Bonum Certa Men Certa

Microsoft Still Insists Free Software Tax in Europe

Turn competitor into own cash cow, make it more expensive and thus less desirable

We haven't sufficient time to write about this in great depth at the moment, but there are various developments in Europe which readers ought to know about. These affect handling of software patents, Free software, and open standards.



Over in the IRC channel, we were told a little while earlier: "ECIS confirmed this morning that Microsoft appeals to the ECJ on patents. this is big news because all the press says they appeal on the "fine", but in fact they just want certainty to tax Samba and Redhat." This information is based on private talks with ECIS.

Further to this, consider the fact that the Commission is testing a migration to GNU/Linux and has an embargo proposal on its desk. As it turns out, based on a press release, it spends far too much money on software from the very same company it endlessly reprimands.

Microsoft sucks 8,136,000 EUR each year out of the European Commission



Commission pays Microsoft each year 226EUR for its office infrastructure. Commission has approx 36,000 users. Make the math. Commission makes also "open" tenders which prefers Microsoft products.


In the news you are also likely to find some coverage of the talk from Neelie Kroes. The New York Times, which is biased, picks a rather strong headline: E.U. Snubs Microsoft on Office Systems

Ms. Kroes has fought bitterly with Microsoft over the past four years, accusing the U.S. software giant of defying her orders and fining the company nearly $2.68 billion for violating European competition rules. But the speech was her strongest recommendation yet to jettison Microsoft products, which are based on proprietary standards, and to use rival operating systems to run computers.
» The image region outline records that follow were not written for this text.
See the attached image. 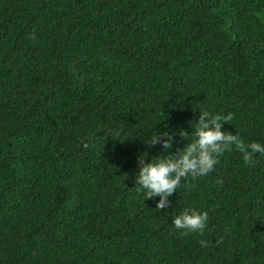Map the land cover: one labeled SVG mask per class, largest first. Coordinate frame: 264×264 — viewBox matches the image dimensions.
Listing matches in <instances>:
<instances>
[{"label": "trees", "instance_id": "1", "mask_svg": "<svg viewBox=\"0 0 264 264\" xmlns=\"http://www.w3.org/2000/svg\"><path fill=\"white\" fill-rule=\"evenodd\" d=\"M201 110L264 144V0H0V264H264V153L136 189Z\"/></svg>", "mask_w": 264, "mask_h": 264}, {"label": "clouds", "instance_id": "2", "mask_svg": "<svg viewBox=\"0 0 264 264\" xmlns=\"http://www.w3.org/2000/svg\"><path fill=\"white\" fill-rule=\"evenodd\" d=\"M232 118V112L210 114L207 110H201L191 126V133L180 129L181 136L194 138L188 139L183 148H178L175 153L168 151L172 148V138L167 131L152 133L144 143L150 148L159 142L162 146L161 152L147 162V149L138 154V171L135 175L137 191L143 190L146 198L159 196L155 207L166 208L170 203L168 197L176 189L181 177L208 174L213 169L219 153L225 148L234 145L244 163H249L254 153H264V144L255 140L245 143L238 133L222 129L223 122ZM207 218L206 211L185 208L172 218V225L181 230L203 233ZM199 243L204 246L206 241L201 239Z\"/></svg>", "mask_w": 264, "mask_h": 264}]
</instances>
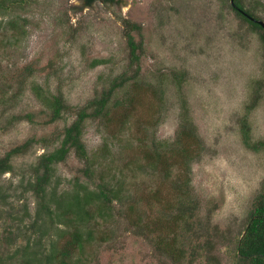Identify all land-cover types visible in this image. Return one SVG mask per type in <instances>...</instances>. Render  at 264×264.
I'll list each match as a JSON object with an SVG mask.
<instances>
[{
	"label": "rangeland",
	"instance_id": "rangeland-1",
	"mask_svg": "<svg viewBox=\"0 0 264 264\" xmlns=\"http://www.w3.org/2000/svg\"><path fill=\"white\" fill-rule=\"evenodd\" d=\"M0 2L11 6L0 13V157L32 141L26 154L13 159L12 171L0 178V264H25L30 257L32 264H48L45 255L53 245L61 252L70 234L62 233L66 228L58 217L62 208L55 212L57 203L75 202L77 181L89 191L96 189L84 172L90 164L96 184L112 186L120 174L135 184L131 192L125 188L109 203L95 198L85 206L93 217L82 232L84 237L91 233L93 239L82 253L74 250L67 264H207L208 256V264H246L237 246L253 203L264 189V150L247 149L243 129L249 128L251 142H264V32L240 19L231 0ZM242 4L264 21V0H242ZM138 26L141 35L133 34L143 50L136 60L125 27ZM28 67L32 74L24 83L28 72L23 70ZM136 70L140 84L154 87L161 80L164 102L148 94L137 99L129 110L130 132L145 138L144 154L153 146L149 138L154 131L157 142L188 149L179 161L168 151L158 166L170 160L165 168L171 180L179 177L190 195L183 196L180 185L172 186L165 177L166 170L144 160L139 149L125 147L137 146L136 137L119 134L117 141L111 136L115 126L108 132L97 118H88L84 125L89 162L72 150L65 162L55 165L43 201L25 191L37 157L53 149L43 141L71 125L79 110L102 98L115 79ZM177 70L186 76L175 77ZM51 93L62 94L73 111L68 109L63 119L47 124L51 112L42 99ZM122 93L115 92L110 103ZM183 129L186 134L178 144ZM132 159L138 162L133 167ZM156 188L161 196L144 207L143 234L126 220V198L131 204V195L142 197L141 192ZM85 197L83 191L80 198ZM46 202L52 211L40 212ZM103 211L108 219L101 216ZM162 240H167L166 247ZM204 242L211 246L207 256L199 247ZM159 244L165 248L159 249ZM178 251L185 257L177 260ZM60 261L58 255L53 264H63Z\"/></svg>",
	"mask_w": 264,
	"mask_h": 264
},
{
	"label": "trees",
	"instance_id": "trees-1",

“I know a smart business decision when I see one — choosing open standards is a very smart business decision indeed,” Ms. Kroes told a conference in Brussels. “No citizen or company should be forced or encouraged to choose a closed technology over an open one.”


You can find the speech here and you can also find a less critical (or moderate) article here.

The EU's top antitrust official on Tuesday called for governments to favor open-source software for their own use, taking aim at Microsoft Corp. for 'locking in' customers to their proprietary technology.


In other news from Europe, recall the Nokia-Ogg disaster and watch the following curious new appointment.

EICTA, the industry body representing the information and communications technology and consumer electronics industries in the European Union announces that Erkki Ormala has been elected as President and Chairman of the Executive Board. Dr. Ormala is Vice President, Technology and Trade Policy of Nokia Corporation where his responsibilities cover political, regulatory, economic, market access and other business environment related issues. The main Eicta policy issues are in his area of responsibility at Nokia. He takes over from Rudy Provoost, who led the organization for the past four years.


Another change in the European patent system was published or at least highlighted by Digital Majority yesterday.

The council of ministers in Belgium has decided last 23rd of May to proceed with the ratification of the London Agreement, in order to scrap the requirement for translations of patents granted in Belgium in Flemish.


In other patent news, you may find of interest the following end of a patent dispute between Acer and H-P.

A patent war erupted between the two companies last year after HP filed patent suits against Acer accusing the Taiwanese PC vendor of infringing on at least 10 HP patents and sought to block Acer PC imports to the U.S.


Also of interest is this case of patent royalty madness.

The justices unanimously said LG could not enforce its memory-technology patents against both Intel and the computer makers that install Intel's chips in their machines. The judges said LG's power to extract royalties was "exhausted" by its licensing agreement with Intel, of the United States.


It was covered here as well. [via Groklaw]

Justice Thomas delivered the Supreme Court’s 19–page unanimous decision that provides some new life to the doctrine of patent exhaustion. The opinion reverses the Federal Circuit and holds that under the exhaustion doctrine applies to the authorized sale of components that “substantially embody” a process patent. Here, Intel’s authorized sale of chip components to Quanta exhausted LGE’s patent rights.


Lastly, there's the WiMAX patent pool, which made a lot of headlines. What would be the impact on Free software?

Six big technology companies are spearheading a plan to jointly license patents that cover the wireless technology called WiMAX hoping to limit royalty rates that could deter customers from using it.

The participants are Cisco Systems Inc., Intel Corp., Samsung Electronics Co., Sprint Nextel Corp., Alcatel-Lucent and Clearwire Corp., according to people familiar with the situation and a document outlining the group's plans.

They have scheduled a conference call Monday to announce an organization, the Open Patent Alliance, to gather rights to WiMAX-related patents and license them to makers of computers, networking devices and other products, these people said.


Software patents may not be going away so fast. It is very important to ensure that they stay (or get eliminated) in the very few places where these are seen as valid at the moment.